You know that song that goes ‘the cat came back, the very next day’? Well, in the case of Lloyd the cat, the lyrics would need to be altered to tell his very unique running-away-from-home story.
Lloyd isn’t an ordinary cat, said his human Terrie Fleet. She now has him back after five years, during which time her and her family definitely thought he was a goner. Not so, as Lloyd is quite the survivor and managed to live outside in the bear, coyote and cougar-frequented neighbourhood of Kawkawa Lake for half a decade.
His five year adventure was not his first, but was definitely his longest.
Lloyd is 10 years old, and named after one of the adventurers in the film Dumb and Dumber. Lloyd the cat’s mother was Harry, so hence her boy became Lloyd. “Nobody wanted Lloyd because he was such a social degenerate. He didn’t want to socialize with anybody, he was just such an introvert,” she said. “So we said ‘Why don’t we just keep him?’”
After three years at home, Lloyd got into a fight with another cat which resulted in a very unusual scar up the side of his body resembling a big zipper. After this ordeal, he snuck out the door and was gone for two weeks.
He was then spotted by Fleet’s neighbour in the bike park, leading Fleet to spend days going down to the park calling for Lloyd to come home. She finally found him and managed to intice Lloyd, scared after living outside, back home with treats.
“He was home for about three weeks,” Fleet said, then escaped again, this time for a full year. “We thought he was gone for sure.”
Then, a chance encounter with a neighbour led her to seeing Lloyd again. He had been living two streets away from her home. Yet this time he wouldn’t come to her, and dissapeared for another year.
Newly home from a vacation in Thailand a year later, in November of 2015, the family spotted a cat resembling Lloyd coming down the street.

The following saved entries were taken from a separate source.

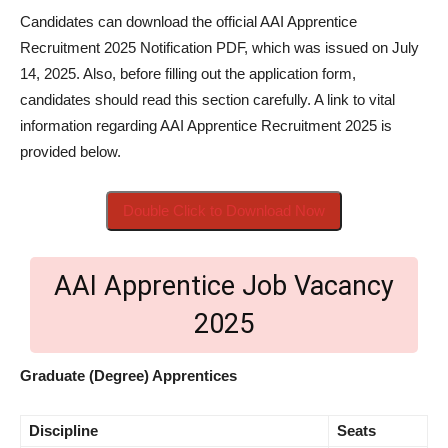
Candidates can download the official AAI Apprentice
Recruitment 2025 Notification PDF, which was issued on July
14, 2025. Also, before filling out the application form,
candidates should read this section carefully. A link to vital
information regarding AAI Apprentice Recruitment 2025 is
provided below.
Double Click to Download Now
AAI Apprentice Job Vacancy
2025
Graduate (Degree) Apprentices
Discipline
Seats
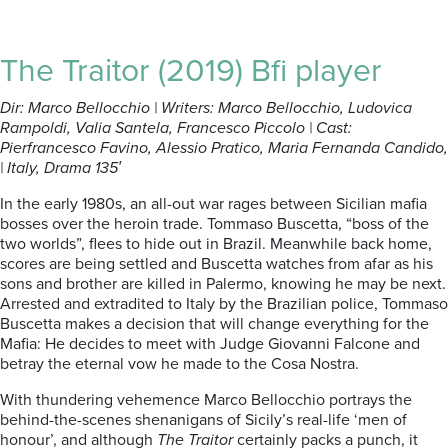
The Traitor (2019) Bfi player
Dir: Marco Bellocchio | Writers: Marco Bellocchio, Ludovica
Rampoldi, Valia Santela, Francesco Piccolo | Cast:
Pierfrancesco Favino, Alessio Pratico, Maria Fernanda Candido,
| Italy, Drama 135′
In the early 1980s, an all-out war rages between Sicilian mafia
bosses over the heroin trade. Tommaso Buscetta, “boss of the
two worlds”, flees to hide out in Brazil. Meanwhile back home,
scores are being settled and Buscetta watches from afar as his
sons and brother are killed in Palermo, knowing he may be next.
Arrested and extradited to Italy by the Brazilian police, Tommaso
Buscetta makes a decision that will change everything for the
Mafia: He decides to meet with Judge Giovanni Falcone and
betray the eternal vow he made to the Cosa Nostra.
With thundering vehemence Marco Bellocchio portrays the
behind-the-scenes shenanigans of Sicily’s real-life ‘men of
honour’, and although
The Traitor
certainly packs a punch, it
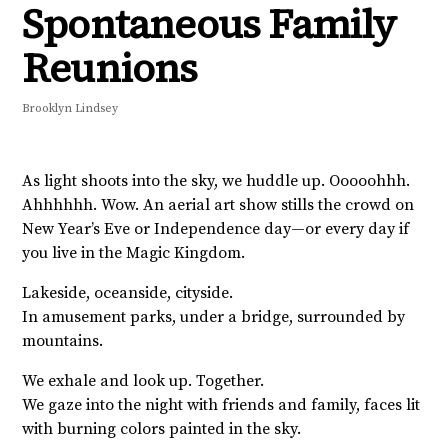
Spontaneous Family
Reunions
Brooklyn Lindsey
As light shoots into the sky, we huddle up. Ooooohhh.
Ahhhhhh. Wow. An aerial art show stills the crowd on
New Year’s Eve or Independence day—or every day if
you live in the Magic Kingdom.
Lakeside, oceanside, cityside.
In amusement parks, under a bridge, surrounded by
mountains.
We exhale and look up. Together.
We gaze into the night with friends and family, faces lit
with burning colors painted in the sky.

With a little bit of catnip as help, he was once again brought home for a short stint. “He’s here for about a week, and then he takes off again,” Fleet said.
This time, he was gone for five whole years and the family surely thought he was a goner.

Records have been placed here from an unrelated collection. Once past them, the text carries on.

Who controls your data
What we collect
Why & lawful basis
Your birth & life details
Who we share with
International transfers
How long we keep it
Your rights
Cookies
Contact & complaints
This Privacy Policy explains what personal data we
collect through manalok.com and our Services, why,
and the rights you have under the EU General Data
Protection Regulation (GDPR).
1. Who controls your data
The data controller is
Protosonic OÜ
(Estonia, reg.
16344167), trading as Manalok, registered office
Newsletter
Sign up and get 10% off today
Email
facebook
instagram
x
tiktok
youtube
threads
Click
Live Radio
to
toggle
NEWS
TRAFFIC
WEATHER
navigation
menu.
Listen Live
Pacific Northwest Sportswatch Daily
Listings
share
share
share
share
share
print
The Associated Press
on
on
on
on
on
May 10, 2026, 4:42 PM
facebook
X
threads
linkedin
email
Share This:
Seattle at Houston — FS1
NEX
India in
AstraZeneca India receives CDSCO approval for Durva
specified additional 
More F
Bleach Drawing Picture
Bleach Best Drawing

Yet a photo posted to Facebook in May, asking whether an injured cat at Kawkawa Lake belonged to anyone in town, got Fleet thinking it might be Lloyd.
She went to the place he had been seen by the neighbours, calling for him for several days. “He was so skittish and scared,” she said of when she saw him again.

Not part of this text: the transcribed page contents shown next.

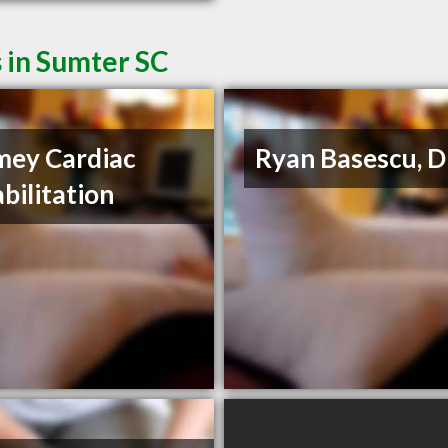
 in Sumter SC
ey Cardiac
Ryan Basescu, 
bilitation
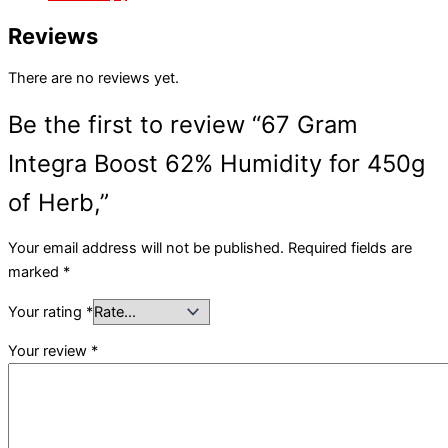
Reviews
There are no reviews yet.
Be the first to review “67 Gram
Integra Boost 62% Humidity for 450g
of Herb,”
Your email address will not be published.
Required fields are
marked
*
Your rating
*
Your review
*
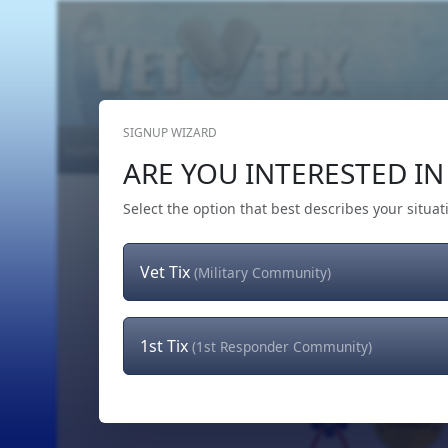
SIGNUP WIZARD
Home
Get Tickets
Hero's Wish
The Team
ARE YOU INTERESTED IN 
Select the option that best describes your situat
Vet Tix
(Military Community)
1st Tix
(1st Responder Community)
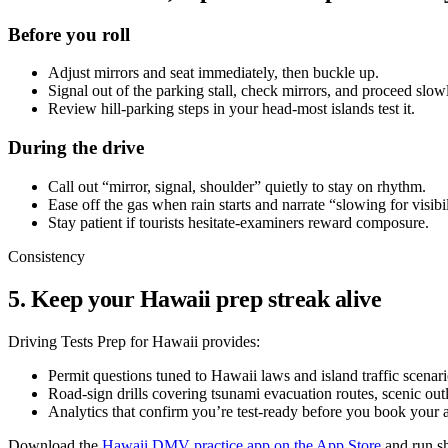
Before you roll
Adjust mirrors and seat immediately, then buckle up.
Signal out of the parking stall, check mirrors, and proceed slow
Review hill-parking steps in your head-most islands test it.
During the drive
Call out “mirror, signal, shoulder” quietly to stay on rhythm.
Ease off the gas when rain starts and narrate “slowing for visibil
Stay patient if tourists hesitate-examiners reward composure.
Consistency
5. Keep your Hawaii prep streak alive
Driving Tests Prep for Hawaii provides:
Permit questions tuned to Hawaii laws and island traffic scenari
Road-sign drills covering tsunami evacuation routes, scenic outl
Analytics that confirm you’re test-ready before you book your 
Download the
Hawaii DMV practice app on the App Store
and run sh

The neighbours two kilometres away from Fleet’s home had been feeding him for years, she said, and had been treating him after a recent encounter with a raccoon.
As soon as he was brought home, he went straight to the couch. “He’s had a rough life, you’d think that we’re mean owners because he just doesn’t want to stick around here,” she said. “But he’s just such an independent cat, such an introvert. I’m a firm believer, you don’t pick your cats, they pick you.”
Fleet is thankful for all the people who may have helped her cat along the way, and there have been many. “I’m sure if Lloyd could talk, he would say thank you to all the wonderful people that fed him over the years,” she posted on Facebook.
Now, all these years later, Fleet said her 10-year-old kitty seems like he is finally done with all his adventuring. He spends all of his time, save for an occasional trip to eat, use the litter box and visit the scratching post, in the bed where he was born.
“He’s like an old man now…he literally snuggles with me and Dan every night,” Fleet said. “It’s like he’s got this weight lifted off of him, he’s happy to be home – warm, loved, (in the) cozy bed.”